**Estratto fornito**

_____

Ogni tanto entra, come un lampo, un terzo mondo: quello fuori. Il padre di Alessandro, che ogni giorno dà da mangiare al figlio, che la domenica gli rasa la barba e che ogni tanto, sotto le coperte, gli dà un pizzico per cercare di svegliarlo; la madre di Gianluca, le veloci visite del fratello di Daniele e di suo padre, le telefonate a casa. Brevi parentesi per fare entrare il mondo esterno nella realtà ovattata e senza tempo dell’ospedale. Brevi parentesi per presentare la malattia da una prospettiva diversa, a metà tra chi ne è colpito e chi con la studia con occhio clinico e distaccato.

Nel raccontare la propria storia l’autore porta alla luce anche un altro aspetto del proprio rapporto con il sui disturbo, e con il mondo in generale, quello dell’intenso legame con la scrittura.

Quello che voglio per tanto non è stato semplice da dire, tentavo di spiegarlo con concetti complicati, ho trascorso questi primi vent’anni di vita a studiare le parole migliori per descriverlo. E di parole ne ho usate tante, troppe, poi ho capito che dovevo procedere in senso contrario, così, di in giorno, ho iniziato a sfilarne una, la meno necessaria, superflua. Un poco alla volta ho accorciato, potato, sino ad arrivare a una parola sola. Un parola per dire quello che voglio veramente, questa cosa che mi porto dalla nascita, prima della nascita, che mi segue come un’ombra, stesa sempre al mio fianco. Salvezza.

_____

**Righe del dataset**

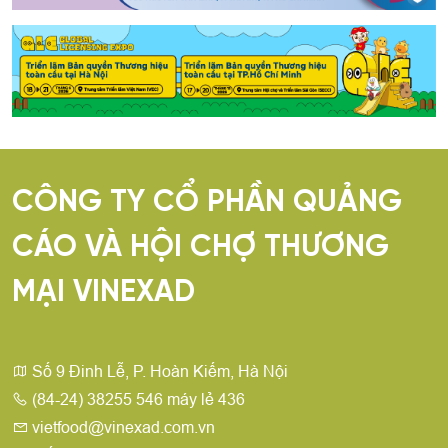
CÔNG TY CỔ PHẦN QUẢNG
CÁO VÀ HỘI CHỢ THƯƠNG
MẠI VINEXAD
Số 9 Đinh Lễ, P. Hoàn Kiếm, Hà Nội
(84-24) 38255 546 máy lẻ 436
vietfood@vinexad.com.vn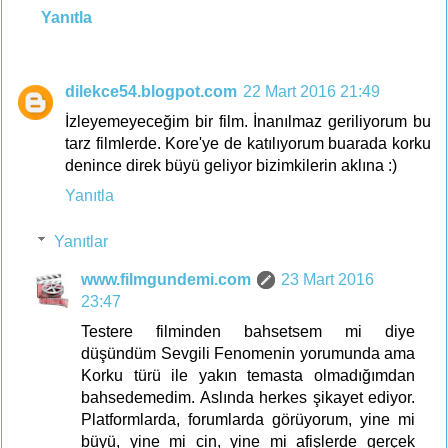
Yanıtla
dilekce54.blogpot.com
22 Mart 2016 21:49
İzleyemeyeceğim bir film. İnanılmaz geriliyorum bu
tarz filmlerde. Kore'ye de katılıyorum buarada korku
denince direk büyü geliyor bizimkilerin aklına :)
Yanıtla
Yanıtlar
www.filmgundemi.com
23 Mart 2016
23:47
Testere filminden bahsetsem mi diye
düşündüm Sevgili Fenomenin yorumunda ama
Korku türü ile yakın temasta olmadığımdan
bahsedemedim. Aslında herkes şikayet ediyor.
Platformlarda, forumlarda görüyorum, yine mi
büyü, yine mi cin, yine mi afişlerde gerçek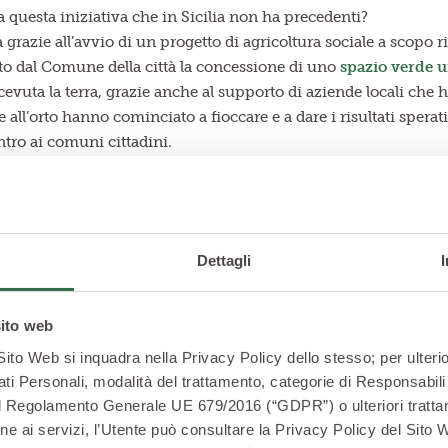
 questa iniziativa che in Sicilia non ha precedenti?
grazie all’avvio di un progetto di agricoltura sociale a scopo ri
to dal Comune della città la concessione di uno
spazio verde 
vuta la terra, grazie anche al supporto di aziende locali che 
te all’orto hanno cominciato a fioccare e a dare i risultati spera
ntro ai comuni cittadini.
onsegnati ai gruppi di acquisto solidale della città perché lo sc
nno “
il mercatino delle mamme di Modica
”, un gruppo nato ne
cia a frequentare lo spazio verde con l’intento di avvicinare i 
Dettagli
olo Legambiente “Melograno”, le mamme sono riuscite a mettersi
oriale che da sempre è impegnato nelle iniziative di integrazio
sito web
ambe le realtà di acquisire forza e chiedere a gran voce di siste
 Sito Web si inquadra nella Privacy Policy dello stesso; per ulterio
anche con un’
area gioco
per bambini.
ati Personali, modalità del trattamento, categorie di Responsabili 
cittadini uniti in orto per il bene della colletti
2 del Regolamento Generale UE 679/2016 (“GDPR”) o ulteriori trattam
zione ai servizi, l’Utente può consultare la Privacy Policy del Sito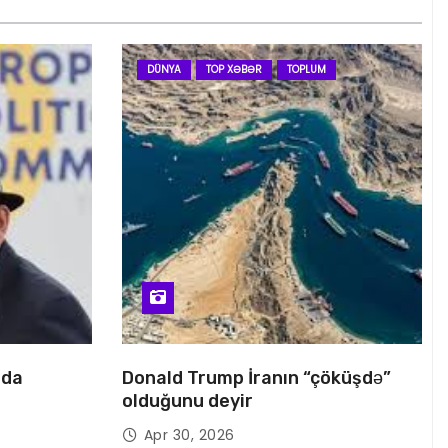
DÜNYA
TOP XƏBƏR
TOPLUM
nda
Donald Trump İranın “çöküşdə”
olduğunu deyir
Apr 30, 2026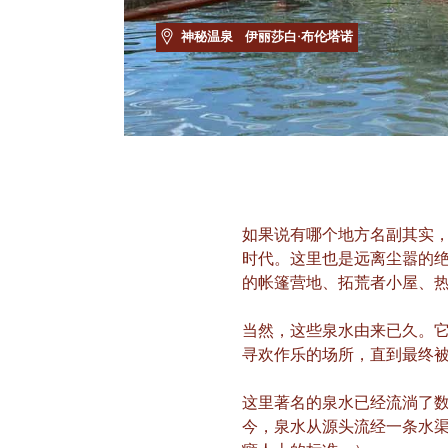
神秘温泉
伊丽莎白·布伦塔诺
如果说有哪个地方名副其实
时代。这里也是远离尘嚣的
的帐篷营地、拓荒者小屋、
当然，这些泉水由来已久。它
寻欢作乐的场所，直到最终
这里著名的泉水已经流淌了数
今，泉水从源头流经一条水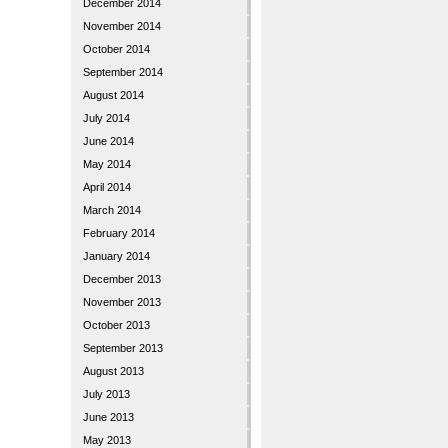
December 2014
November 2014
October 2014
September 2014
August 2014
July 2014
June 2014
May 2014
April 2014
March 2014
February 2014
January 2014
December 2013
November 2013
October 2013
September 2013
August 2013
July 2013
June 2013
May 2013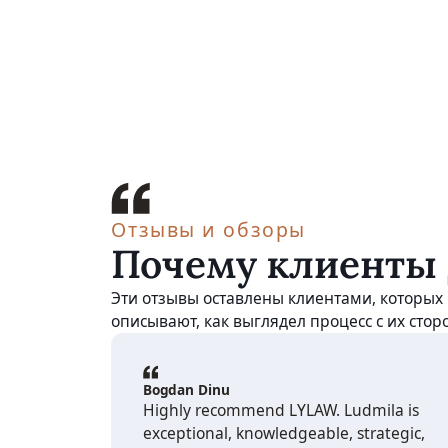
Отзывы и обзоры
Почему клиенты
Эти отзывы оставлены клиентами, которых
описывают, как выглядел процесс с их стор
Bogdan Dinu
Highly recommend LYLAW. Ludmila is
exceptional, knowledgeable, strategic,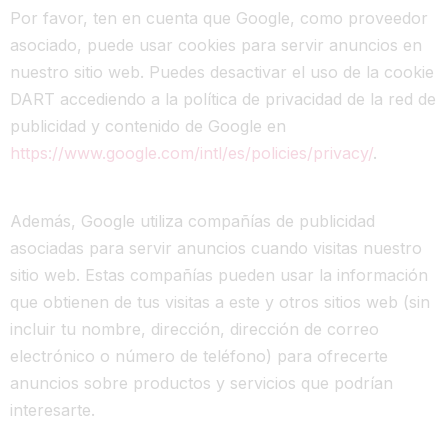
Por favor, ten en cuenta que Google, como proveedor
asociado, puede usar cookies para servir anuncios en
nuestro sitio web. Puedes desactivar el uso de la cookie
DART accediendo a la política de privacidad de la red de
publicidad y contenido de Google en
https://www.google.com/intl/es/policies/privacy/
.
Además, Google utiliza compañías de publicidad
asociadas para servir anuncios cuando visitas nuestro
sitio web. Estas compañías pueden usar la información
que obtienen de tus visitas a este y otros sitios web (sin
incluir tu nombre, dirección, dirección de correo
electrónico o número de teléfono) para ofrecerte
anuncios sobre productos y servicios que podrían
interesarte.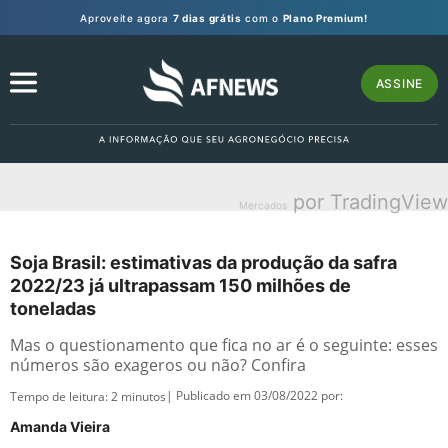
Aproveite agora
7 dias grátis
com o
Plano Premium!
ASSINE
por TradingView
Mercados
Soja Brasil: estimativas da produção da safra
2022/23 já ultrapassam 150 milhões de
toneladas
Mas o questionamento que fica no ar é o seguinte: esses
números são exageros ou não? Confira
| Publicado em 03/08/2022 por:
Tempo de leitura:
2
minutos
Amanda Vieira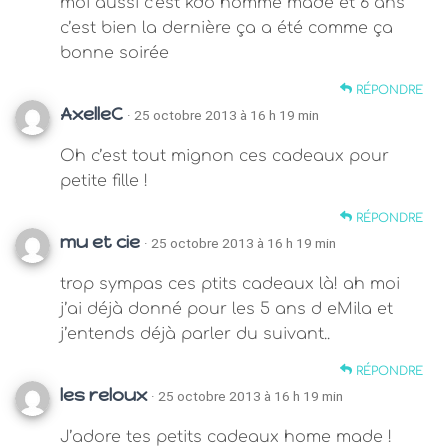
moi aussi c’est kdo homme made et 6 ans
c’est bien la dernière ça a été comme ça
bonne soirée
RÉPONDRE
AxelleC
· 25 octobre 2013 à 16 h 19 min
Oh c’est tout mignon ces cadeaux pour
petite fille !
RÉPONDRE
mu et cie
· 25 octobre 2013 à 16 h 19 min
trop sympas ces ptits cadeaux là! ah moi
j’ai déjà donné pour les 5 ans d eMila et
j’entends déjà parler du suivant..
RÉPONDRE
les reloux
· 25 octobre 2013 à 16 h 19 min
J’adore tes petits cadeaux home made !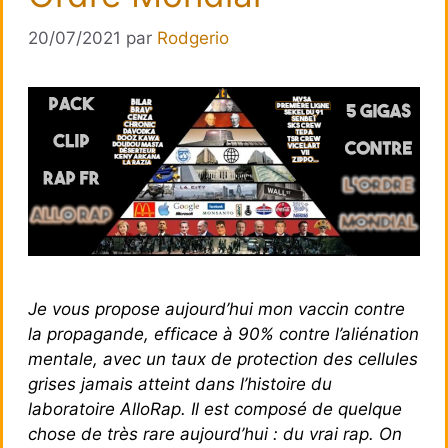
20/07/2021
par
Rodgerio
Je vous propose aujourd’hui mon vaccin contre
la propagande, efficace à 90% contre l’aliénation
mentale, avec un taux de protection des cellules
grises jamais atteint dans l’histoire du
laboratoire AlloRap. Il est composé de quelque
chose de très rare aujourd’hui : du vrai rap. On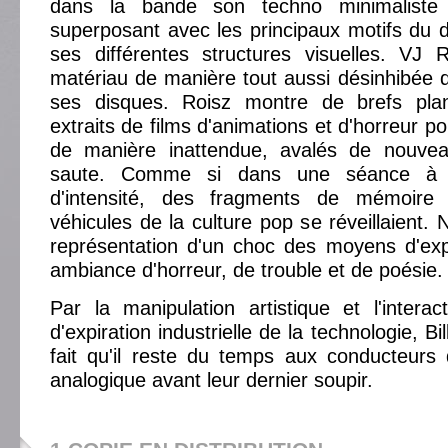
dans la bande son techno minimaliste
superposant avec les principaux motifs du 
ses différentes structures visuelles. VJ 
matériau de manière tout aussi désinhibée q
ses disques. Roisz montre de brefs pl
extraits de films d'animations et d'horreur po
de manière inattendue, avalés de nouvea
saute. Comme si dans une séance à 
d'intensité, des fragments de mémoire d
véhicules de la culture pop se réveillaient. 
représentation d'un choc des moyens d'ex
ambiance d'horreur, de trouble et de poésie.
Par la manipulation artistique et l'intera
d'expiration industrielle de la technologie, B
fait qu'il reste du temps aux conducteurs
analogique avant leur dernier soupir.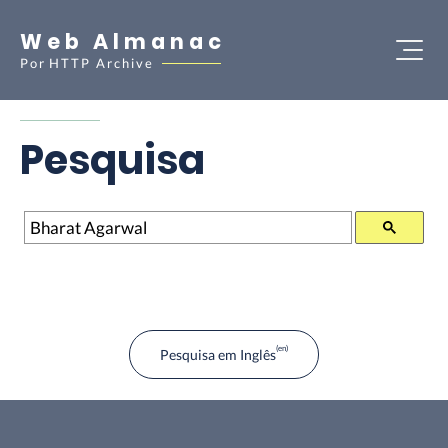
Web Almanac
Por
HTTP Archive
Pesquisa
Pesquisa
Pesquisa em Inglês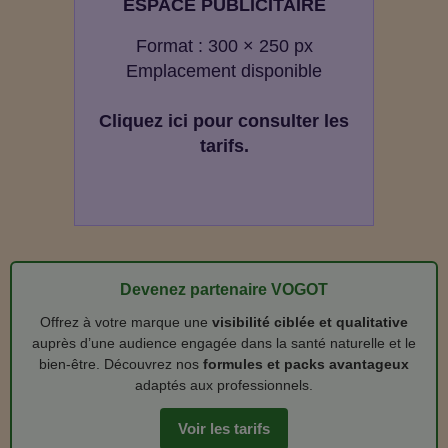
ESPACE PUBLICITAIRE
Format : 300 × 250 px
Emplacement disponible
Cliquez ici pour consulter les
tarifs.
Devenez partenaire VOGOT
Offrez à votre marque une
visibilité ciblée et qualitative
auprès d’une audience engagée dans la santé naturelle et le
bien‑être. Découvrez nos
formules et packs avantageux
adaptés aux professionnels.
Voir les tarifs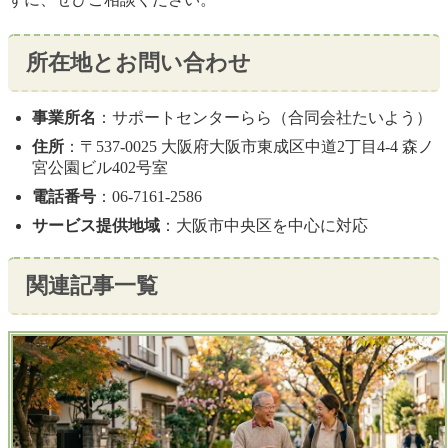
所在地とお問い合わせ
事業所名
：サポートセンターらら（合同会社たいよう）
住所
：〒537-0025 大阪府大阪市東成区中道2丁目4-4 森ノ
宮公園ビル402号室
電話番号
：06-7161-2586
サービス提供地域
：大阪市中央区を中心に対応
関連記事一覧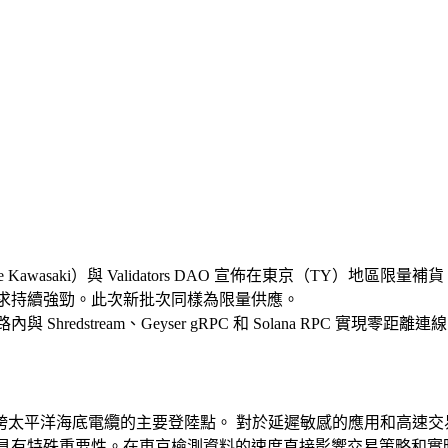
Kawasaki）與 Validators DAO 宣佈在東京（TY）地區限量補貨 E
需求持續強勁。此次新批次同樣為限量供應。
hredstream、Geyser gRPC 和 Solana RPC 實現
平洋海底電纜的主要登陸點。 對於延遲敏感的應用和高速交易，
太地區具有特殊重要性。在東京檢測資料的速度直接影響交易策略和實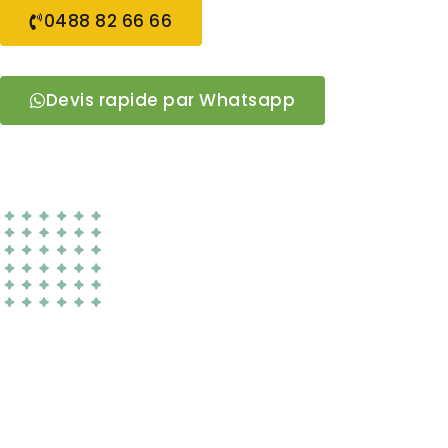
0488 82 66 66
Devis rapide par Whatsapp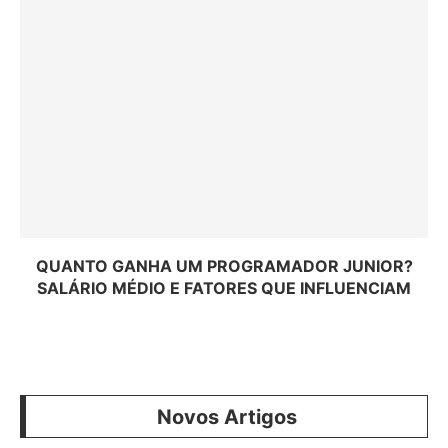
QUANTO GANHA UM PROGRAMADOR JUNIOR?
SALÁRIO MÉDIO E FATORES QUE INFLUENCIAM
Novos Artigos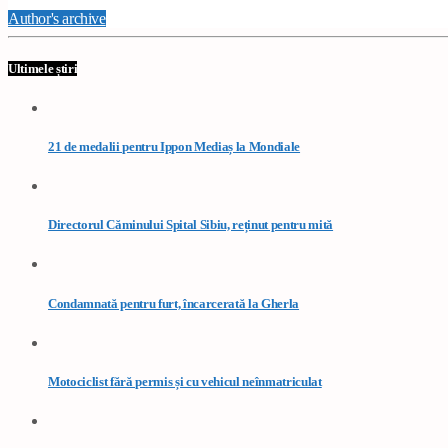
Author's archive
Ultimele știri
21 de medalii pentru Ippon Mediaș la Mondiale
Directorul Căminului Spital Sibiu, reținut pentru mită
Condamnată pentru furt, încarcerată la Gherla
Motociclist fără permis și cu vehicul neînmatriculat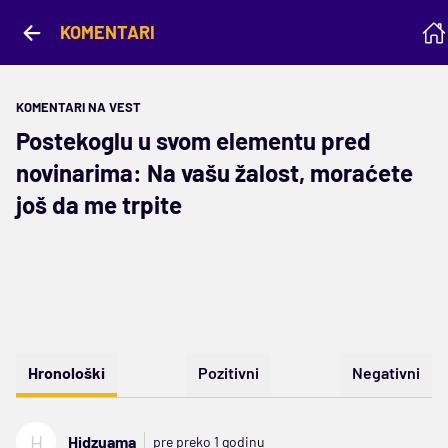
KOMENTARI
KOMENTARI NA VEST
Postekoglu u svom elementu pred
novinarima: Na vašu žalost, moraćete
još da me trpite
Hronološki
Pozitivni
Negativni
H
Hidzuama
pre preko 1 godinu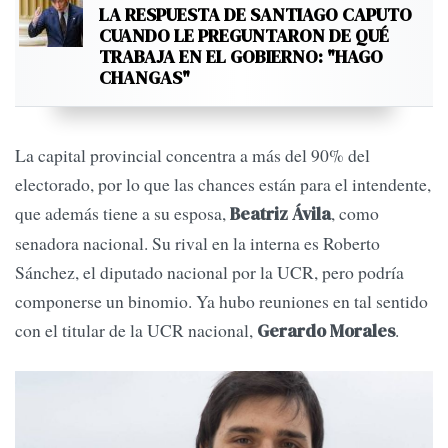
LA RESPUESTA DE SANTIAGO CAPUTO
CUANDO LE PREGUNTARON DE QUÉ
TRABAJA EN EL GOBIERNO: "HAGO
CHANGAS"
La capital provincial concentra a más del 90% del
electorado, por lo que las chances están para el intendente,
que además tiene a su esposa,
, como
Beatriz Ávila
senadora nacional. Su rival en la interna es Roberto
Sánchez, el diputado nacional por la UCR, pero podría
componerse un binomio. Ya hubo reuniones en tal sentido
con el titular de la UCR nacional,
.
Gerardo Morales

_____

**Compiti**
(a) Secondo l'estratto, che cosa fa la domenica il padre di Alessandro?
(b) Trascrivi senza modifiche il passo dell'estratto che comincia con "Nel raccontare la" e prosegue fino a "con la scrittura." compreso.

**Soluzioni**
(a) Gli rasa la barba.

(b)
Nel raccontare la propria storia l’autore porta alla luce anche un altro aspetto del proprio rapporto con il sui disturbo, e con il mondo in generale, quello dell’intenso legame con la scrittura.